** Records provided follows **

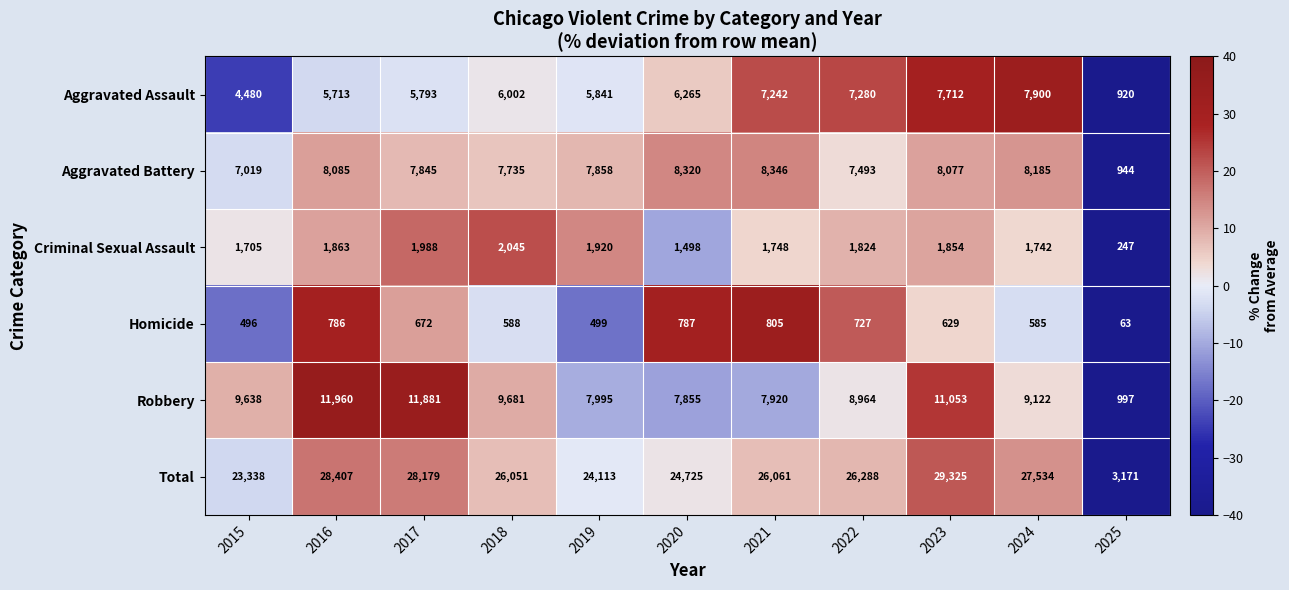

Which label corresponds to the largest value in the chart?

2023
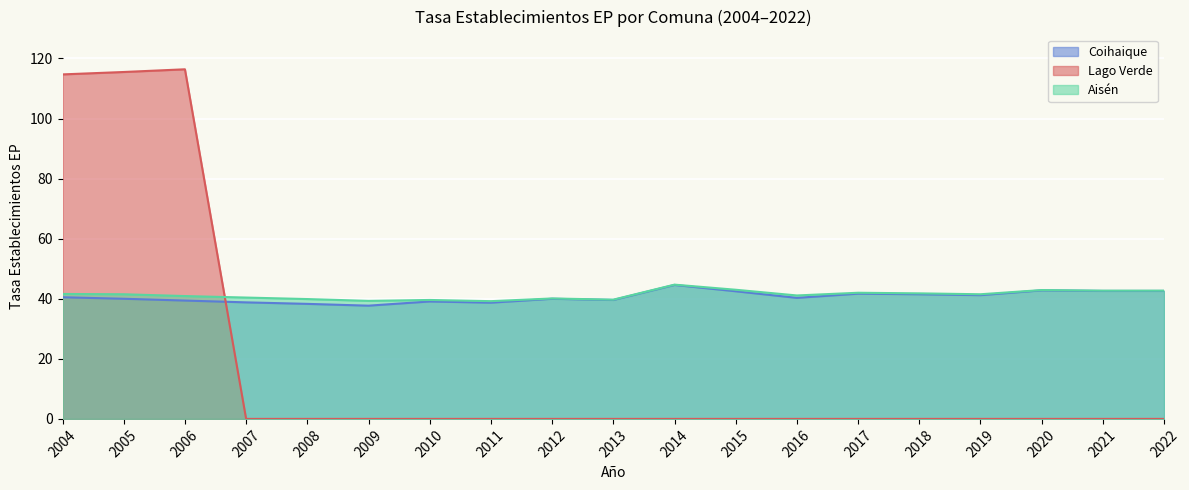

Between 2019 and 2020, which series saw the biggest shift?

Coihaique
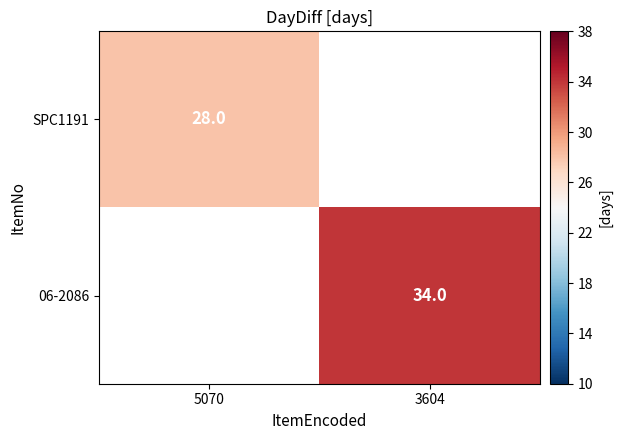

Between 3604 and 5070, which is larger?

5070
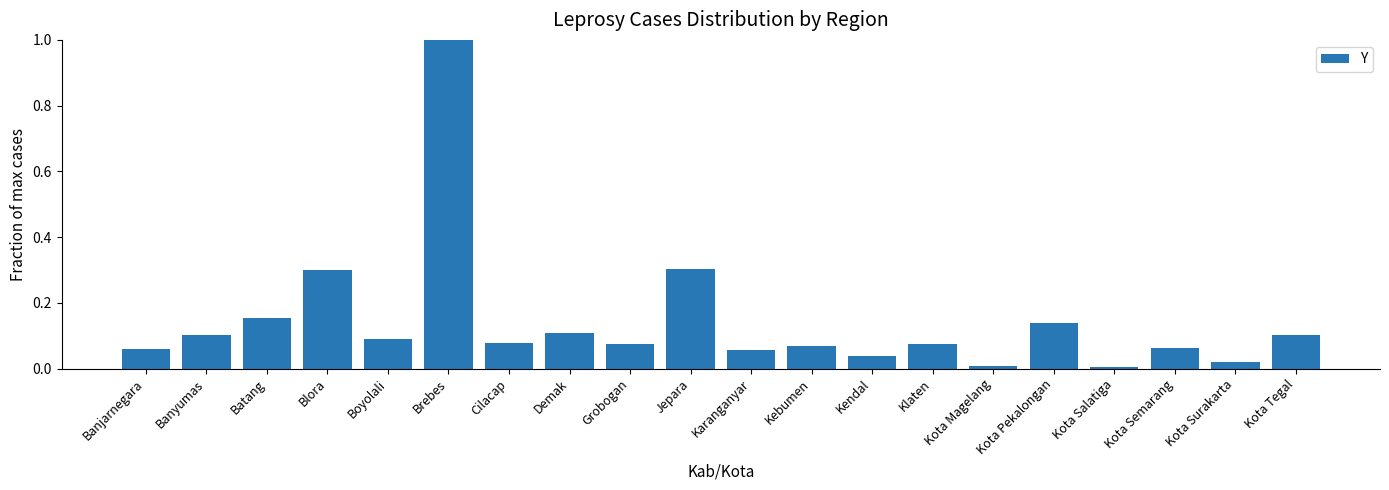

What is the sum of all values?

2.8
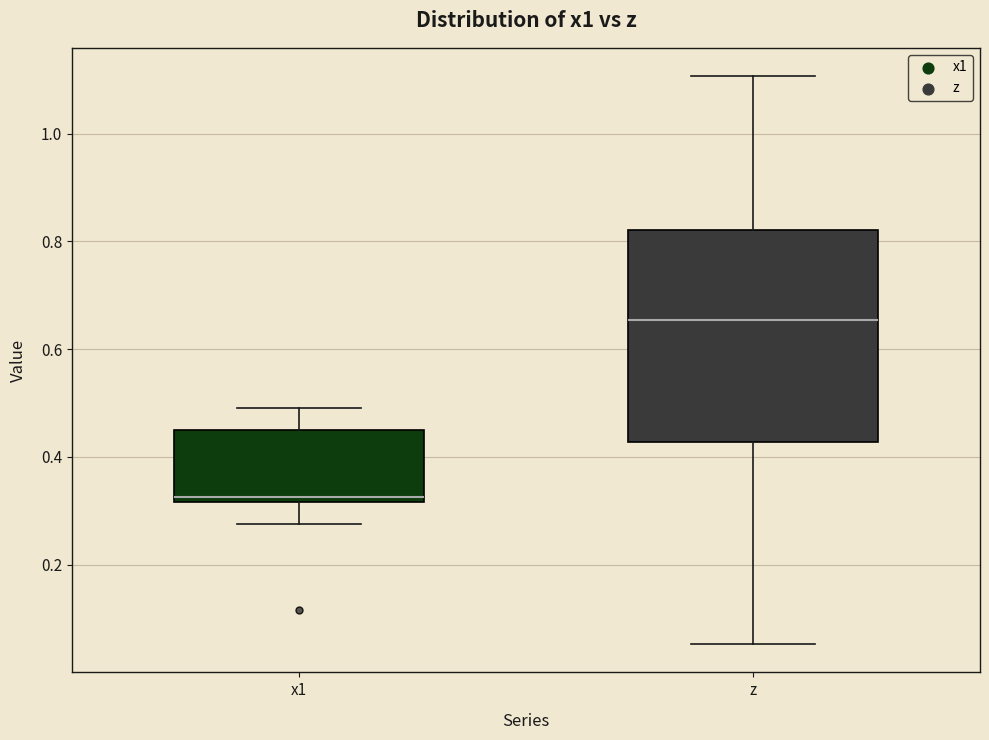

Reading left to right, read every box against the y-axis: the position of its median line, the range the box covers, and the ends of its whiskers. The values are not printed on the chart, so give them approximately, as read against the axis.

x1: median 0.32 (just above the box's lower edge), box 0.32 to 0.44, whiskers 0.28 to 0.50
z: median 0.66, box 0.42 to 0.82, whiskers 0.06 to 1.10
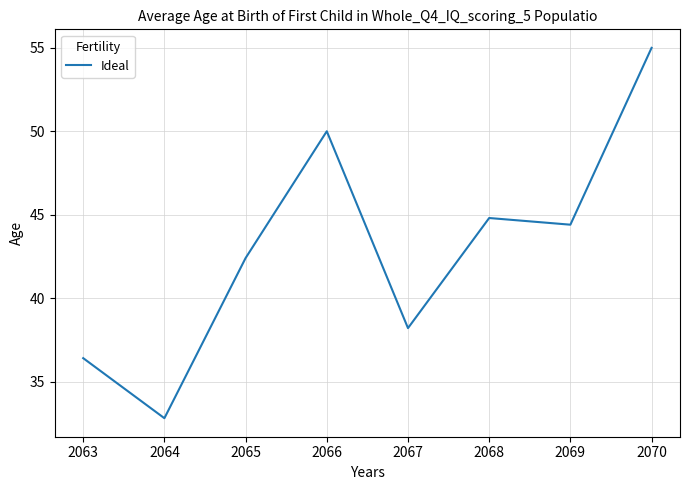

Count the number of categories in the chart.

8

** End of Records provided **
** Records provided follows **

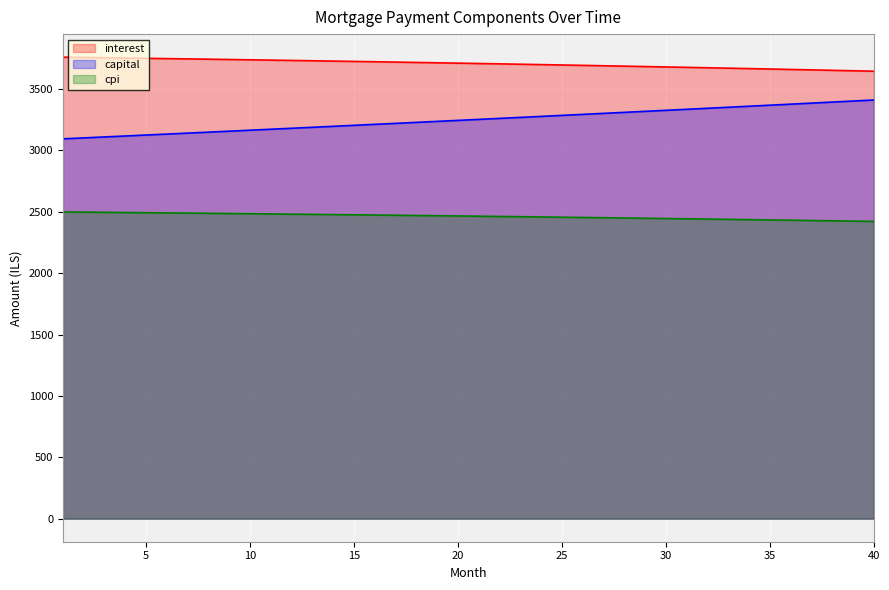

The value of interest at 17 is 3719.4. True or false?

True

** End of Records provided **

Render the lines between the one containing "Which label corresponds" and the one containing "Count the number of categories in the chart.", inclusive, as a JSON list of strings, one string per line, with blank lines and picture lines omitted.

[
  "Which label corresponds to the largest value in the chart?",
  "2023",
  "Between 2019 and 2020, which series saw the biggest shift?",
  "Coihaique",
  "Between 3604 and 5070, which is larger?",
  "5070",
  "What is the sum of all values?",
  "2.8",
  "Reading left to right, read every box against the y-axis: the position of its median line, the range the box covers, and the ends of its whiskers. The values are not printed on the chart, so give them approximately, as read against the axis.",
  "x1: median 0.32 (just above the box's lower edge), box 0.32 to 0.44, whiskers 0.28 to 0.50",
  "z: median 0.66, box 0.42 to 0.82, whiskers 0.06 to 1.10",
  "Count the number of categories in the chart."
]